For the page type identification, we randomly sampled 1696 scans with 3376 pages (most scans contain two pages, some only a single front or back cover) and manually annotated the page type of each page. In the first step, we used layout analysis and fuzzy matching of our phrase models, which achieved an accuracy of 0.91. In the second step, we used the title pages to identify different parts of each book (e.g. the section of index pages, the section of resolution pages) and in each section chose the most frequent page type as the correct page type for all pages in that section. This increased the accuracy to 0.99.

For the ground truth for meeting dates and resolutions, we randomly sampled 300 historical dates in the period 1703-1796, locating the pages containing the resolutions for those dates, and manually annotated the opening of the meeting, the attendance list and all resolution openings and decisions.

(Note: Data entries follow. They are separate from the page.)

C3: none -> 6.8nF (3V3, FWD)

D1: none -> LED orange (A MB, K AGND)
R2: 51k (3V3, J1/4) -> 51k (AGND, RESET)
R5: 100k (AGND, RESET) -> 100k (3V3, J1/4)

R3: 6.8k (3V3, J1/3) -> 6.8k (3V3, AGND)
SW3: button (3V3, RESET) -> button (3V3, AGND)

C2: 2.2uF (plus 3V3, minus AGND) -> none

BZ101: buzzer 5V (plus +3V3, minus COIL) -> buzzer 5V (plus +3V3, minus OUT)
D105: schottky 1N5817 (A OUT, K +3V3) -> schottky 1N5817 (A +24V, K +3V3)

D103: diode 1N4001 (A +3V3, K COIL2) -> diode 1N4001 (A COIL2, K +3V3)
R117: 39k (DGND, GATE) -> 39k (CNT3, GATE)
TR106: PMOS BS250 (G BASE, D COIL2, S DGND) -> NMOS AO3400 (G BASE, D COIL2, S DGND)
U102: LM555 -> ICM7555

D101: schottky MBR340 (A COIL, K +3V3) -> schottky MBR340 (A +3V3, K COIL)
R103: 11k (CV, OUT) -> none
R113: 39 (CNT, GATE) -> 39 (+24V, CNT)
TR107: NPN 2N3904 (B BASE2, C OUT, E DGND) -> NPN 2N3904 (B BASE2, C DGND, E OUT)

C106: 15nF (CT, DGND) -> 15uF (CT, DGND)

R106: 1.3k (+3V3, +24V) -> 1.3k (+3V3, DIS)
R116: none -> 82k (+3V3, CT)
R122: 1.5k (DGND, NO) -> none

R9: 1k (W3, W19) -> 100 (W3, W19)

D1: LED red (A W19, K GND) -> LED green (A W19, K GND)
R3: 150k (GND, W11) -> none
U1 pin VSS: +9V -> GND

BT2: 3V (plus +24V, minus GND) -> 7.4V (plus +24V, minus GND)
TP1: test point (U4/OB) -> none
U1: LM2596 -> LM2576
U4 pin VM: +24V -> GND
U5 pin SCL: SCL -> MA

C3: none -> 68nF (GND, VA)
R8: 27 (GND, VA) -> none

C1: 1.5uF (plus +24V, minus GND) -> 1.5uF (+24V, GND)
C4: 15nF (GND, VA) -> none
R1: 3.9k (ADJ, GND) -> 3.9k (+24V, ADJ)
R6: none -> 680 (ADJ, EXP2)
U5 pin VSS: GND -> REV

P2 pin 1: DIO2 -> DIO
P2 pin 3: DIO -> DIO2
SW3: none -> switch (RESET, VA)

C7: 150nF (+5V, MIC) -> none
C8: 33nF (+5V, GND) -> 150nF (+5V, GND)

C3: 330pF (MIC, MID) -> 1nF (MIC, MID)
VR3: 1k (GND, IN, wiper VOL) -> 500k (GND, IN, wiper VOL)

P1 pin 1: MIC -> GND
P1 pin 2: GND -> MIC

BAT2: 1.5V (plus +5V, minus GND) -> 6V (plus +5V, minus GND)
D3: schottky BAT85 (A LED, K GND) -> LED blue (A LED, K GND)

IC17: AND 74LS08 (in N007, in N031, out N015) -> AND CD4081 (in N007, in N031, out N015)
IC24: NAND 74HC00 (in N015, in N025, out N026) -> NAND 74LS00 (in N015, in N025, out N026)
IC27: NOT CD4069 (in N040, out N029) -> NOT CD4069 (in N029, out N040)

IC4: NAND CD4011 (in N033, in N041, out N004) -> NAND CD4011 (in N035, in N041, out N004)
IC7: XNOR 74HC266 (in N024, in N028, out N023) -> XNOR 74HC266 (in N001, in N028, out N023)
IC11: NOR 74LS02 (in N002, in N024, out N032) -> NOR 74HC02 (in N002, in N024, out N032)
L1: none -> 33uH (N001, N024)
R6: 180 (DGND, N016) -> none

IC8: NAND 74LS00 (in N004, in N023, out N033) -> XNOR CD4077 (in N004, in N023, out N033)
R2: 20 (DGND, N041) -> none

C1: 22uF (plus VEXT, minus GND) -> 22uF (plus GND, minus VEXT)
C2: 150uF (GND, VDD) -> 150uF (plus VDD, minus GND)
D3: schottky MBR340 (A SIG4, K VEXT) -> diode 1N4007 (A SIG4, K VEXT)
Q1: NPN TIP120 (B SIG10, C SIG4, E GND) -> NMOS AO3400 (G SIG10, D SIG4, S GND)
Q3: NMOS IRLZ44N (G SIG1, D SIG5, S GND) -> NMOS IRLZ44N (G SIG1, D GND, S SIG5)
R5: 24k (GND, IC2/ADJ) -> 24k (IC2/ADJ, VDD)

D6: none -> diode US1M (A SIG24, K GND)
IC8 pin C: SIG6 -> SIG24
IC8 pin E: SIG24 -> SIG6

For the meeting dates and attendance lists, our domain model and fuzzy searching approach reached a precision of 99% and recall of 93%. For the resolution openings and decisions, we reached a precision of 90% and recall of 68%. We have not yet modelled insertions of extracts and letters, and therefore have not evaluated those aspects yet. We are in the process of building a ground truth dataset for the attendants lists.

Reusability and Generalisability

Extracting semantic information requires heuristics for specific digitized resources. Generic approaches of layout analysis can detect standard structures like tables, figures, footnotes, headers and tables of content (Doermann and Tombre 2014, Clausner 2019), but cannot interpret specific semantics such as temporal orderings of meeting dates and the geographical ordering in the attendants lists.

The page identification rules and phrase model we developed in the Republic project are specific for the Resolutions of the States General, but the general method is reusable. Many large-scale resources have an internal structure that was created to enhance accessibility. Often, they were part of an information system designed for an analog, or ‘paper’ age, but it pays off to devise ways to transfer this to a digital equivalent. Devices like indexes contain a wealth of information about a resource, its context and its use. In many official resources corpus-specific phrases are used that may be categorized and used for searching. As there is often a degree of variation, the extraction process requires fuzzy searching and matching. Our fuzzy searching module is configurable, with matching thresholds that can be adapted to the peculiarities of the corpus or even to specific parts of the corpus. Fuzzy searching can also help to overcome the limitations of inaccurate OCR and HTR.

Beyond the Republic project, we have used this approach for a number of projects. For example, we have used it for books with medieval charters, in which the standard charter structure allows us to date the 17,000 historical place names mentioned in those charters and use them as place name attestations in historical gazetteers. Another example is the standard structure of advertisements of auctions in 18th century Dutch newspapers, in which brokers, auction date and venue and the auctioned goods can be extracted with a simple phrase model despite high character error rates.

A limitation of our method is that it does not work out-of-the-box but requires a corpus-specific phrase model, as existing information systems and structures are specific to the resource and require information extraction techniques to be adapted to corpus. This requires an iterative approach in which the models will be evaluated and refined. Standard phrases occur in many corpora, but they are usually corpus-specific. Furthermore, even this approach requires a minimum quality of text recognition to have enough contextual information for recognizing phrases.

Our method is still in development, but we think it is possible to make a toolkit with components that are relevant and reusable for many corpora. For different corpora, using the toolkit will be a matter of tuning the components. However, this must be done programmatically; we think that using an approach using just graphical user interfaces would obscure too many of the features and the implications of tuning. For evaluation of intermediate results in the iterative process, however, existing tools can be used.